Andreas Voigt, Romy Freund, Jennifer Heck, Markus Missler, Gerald Obermair, Ulrich Thomas, Martin Heine
Neurophotonics, Vol. 3, Issue 04, 041809, (November 2016) https://doi.org/10.1117/1.NPh.3.4.041809
TOPICS: Calcium, Diffusion, Green fluorescent protein, Neurons, Monte Carlo methods, Neurophotonics, Luminescence, Microscopes, Stimulated emission depletion microscopy, Molecules
High voltage gated calcium channels (VGCCs) are composed of at least three subunits, one pore forming α1-subunit, an intracellular β-variant, and a mostly extracellular α2δ-variant.
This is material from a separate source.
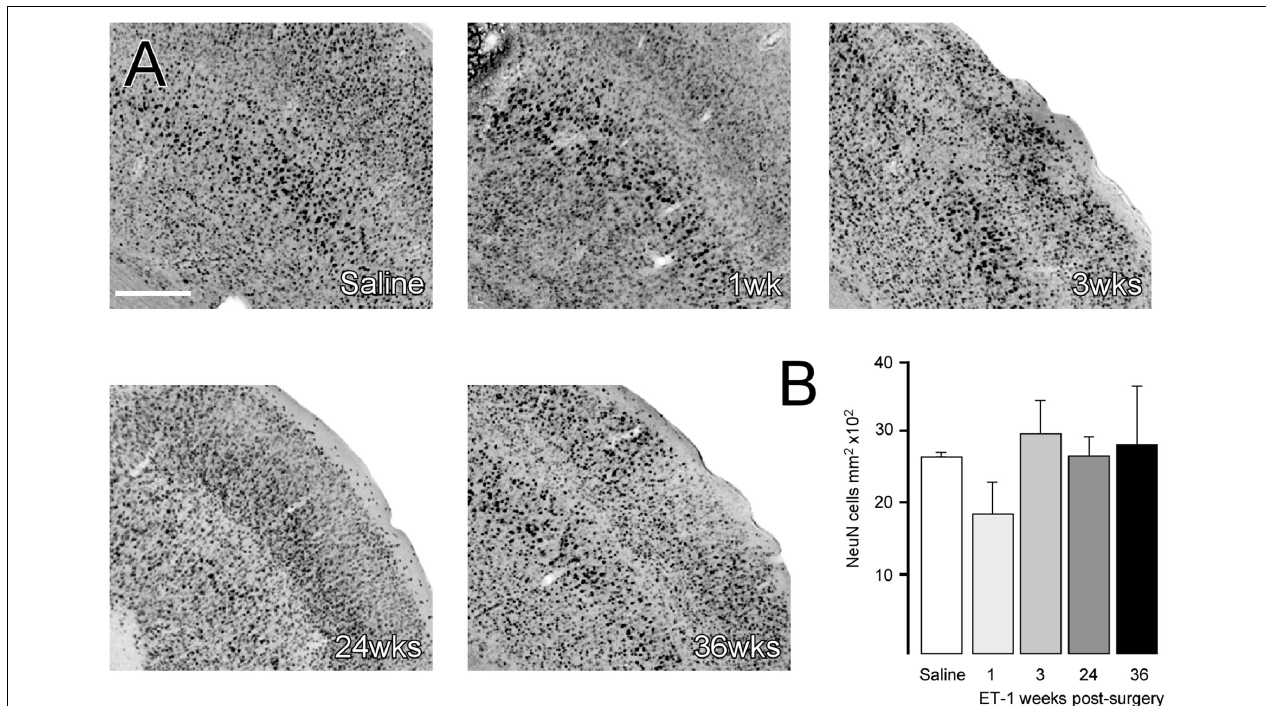
FIGURE 3 | Cortical neuronal cell density does not change in areas of atrophy. (A) Representative images of immune-labeling for NeuN in a cortical area adjacent to the injection of saline or 1, 3, 24, or 36 weeks after ET-1 injection. (B) Counting of NeuN + cells within a defined area showed that cortical neuronal density was not significantly different in atrophied cortical regions after ischemia [one-way ANOVA F 4 , 19 = 3.059, p = 0.042, Dunnett’s post hoc ; saline ( n = 6), ET-1 1 week ( n = 4), ET-1 3 weeks ( n = 4), ET-1 24 weeks ( n = 5), ET-1 36 weeks ( n = 5)]. Scale bar: (A) 500 µ m.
Interactions between these subunits determine the kinetic properties of VGCCs. It is unclear whether these interactions are stable over time or rather transient. Here, we used single-molecule tracking to investigate the surface diffusion of α1- and α2δ1-subunits at the cell surface. We found that α2δ1-subunits show higher surface mobility than α1-subunits, and that they are only transiently confined together, suggesting a weak association between α1- and α2δ1-subunits. Moreover, we observed that different α1-subunits engage in different degrees of association with the α2δ1-subunit, revealing the tighter interaction of α2δ1 with CaV1.2<CaV2.2<CaV2.1<CaV3.2. These data indicate a distinct regulation of the α1/α2δ1 interaction in VGCC subtypes. We modeled their membrane dynamics in a Monte Carlo simulation using experimentally determined diffusion constants. Our modeling predicts that the ratio of associated α1- and α2δ1-subunits mainly depends on their expression density and confinement in the membrane. Based on the different motilities of particular α1/α2δ1-subunit combinations, we propose that their dynamic assembly and disassembly represent an important mechanism to regulate the signaling properties of VGCC.